| EXERCISE |
Exactly the lines from the one that holds "This decision is" to the end of the data below: retype these and nothing else.

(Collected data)
****************************************
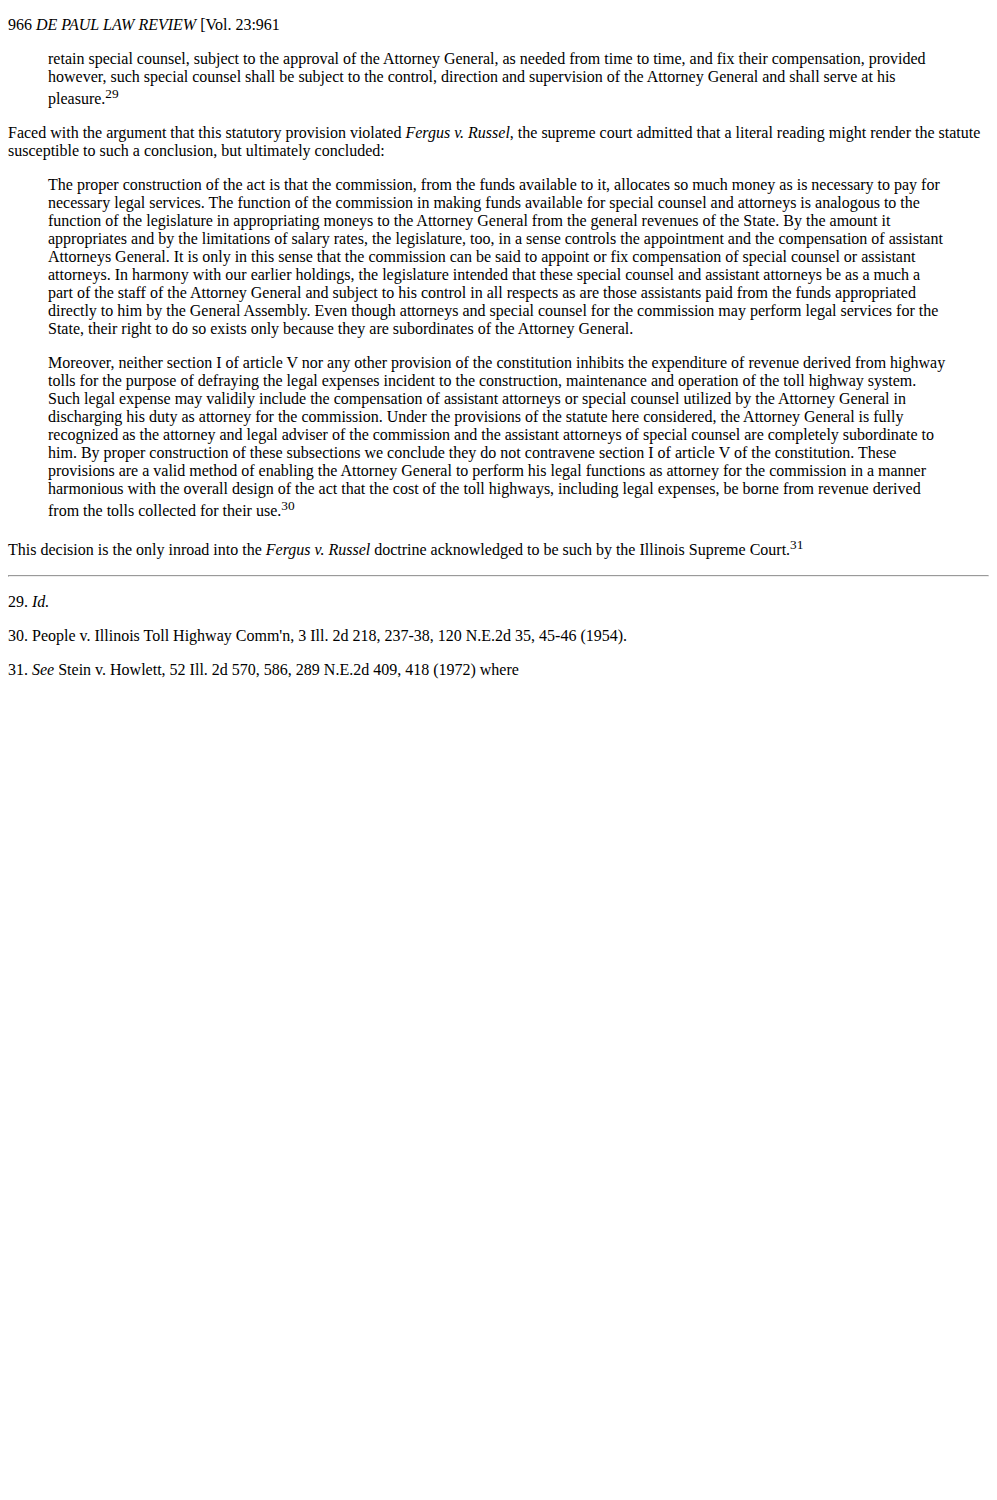966 DE PAUL LAW REVIEW [Vol. 23:961
retain special counsel, subject to the approval of the Attorney General, as needed from time to time, and fix their compensation, provided however, such special counsel shall be subject to the control, direction and supervision of the Attorney General and shall serve at his pleasure.29
Faced with the argument that this statutory provision violated Fergus v. Russel, the supreme court admitted that a literal reading might render the statute susceptible to such a conclusion, but ultimately concluded:
The proper construction of the act is that the commission, from the funds available to it, allocates so much money as is necessary to pay for necessary legal services. The function of the commission in making funds available for special counsel and attorneys is analogous to the function of the legislature in appropriating moneys to the Attorney General from the general revenues of the State. By the amount it appropriates and by the limitations of salary rates, the legislature, too, in a sense controls the appointment and the compensation of assistant Attorneys General. It is only in this sense that the commission can be said to appoint or fix compensation of special counsel or assistant attorneys. In harmony with our earlier holdings, the legislature intended that these special counsel and assistant attorneys be as a much a part of the staff of the Attorney General and subject to his control in all respects as are those assistants paid from the funds appropriated directly to him by the General Assembly. Even though attorneys and special counsel for the commission may perform legal services for the State, their right to do so exists only because they are subordinates of the Attorney General.
Moreover, neither section I of article V nor any other provision of the constitution inhibits the expenditure of revenue derived from highway tolls for the purpose of defraying the legal expenses incident to the construction, maintenance and operation of the toll highway system. Such legal expense may validily include the compensation of assistant attorneys or special counsel utilized by the Attorney General in discharging his duty as attorney for the commission. Under the provisions of the statute here considered, the Attorney General is fully recognized as the attorney and legal adviser of the commission and the assistant attorneys of special counsel are completely subordinate to him. By proper construction of these subsections we conclude they do not contravene section I of article V of the constitution. These provisions are a valid method of enabling the Attorney General to perform his legal functions as attorney for the commission in a manner harmonious with the overall design of the act that the cost of the toll highways, including legal expenses, be borne from revenue derived from the tolls collected for their use.30
This decision is the only inroad into the Fergus v. Russel doctrine acknowledged to be such by the Illinois Supreme Court.31
29. Id.
30. People v. Illinois Toll Highway Comm'n, 3 Ill. 2d 218, 237-38, 120 N.E.2d 35, 45-46 (1954).
31. See Stein v. Howlett, 52 Ill. 2d 570, 586, 289 N.E.2d 409, 418 (1972) where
****************************************
| ANSWER TO THIS EXERCISE |
This decision is the only inroad into the Fergus v. Russel doctrine acknowledged to be such by the Illinois Supreme Court.31
29. Id.
30. People v. Illinois Toll Highway Comm'n, 3 Ill. 2d 218, 237-38, 120 N.E.2d 35, 45-46 (1954).
31. See Stein v. Howlett, 52 Ill. 2d 570, 586, 289 N.E.2d 409, 418 (1972) where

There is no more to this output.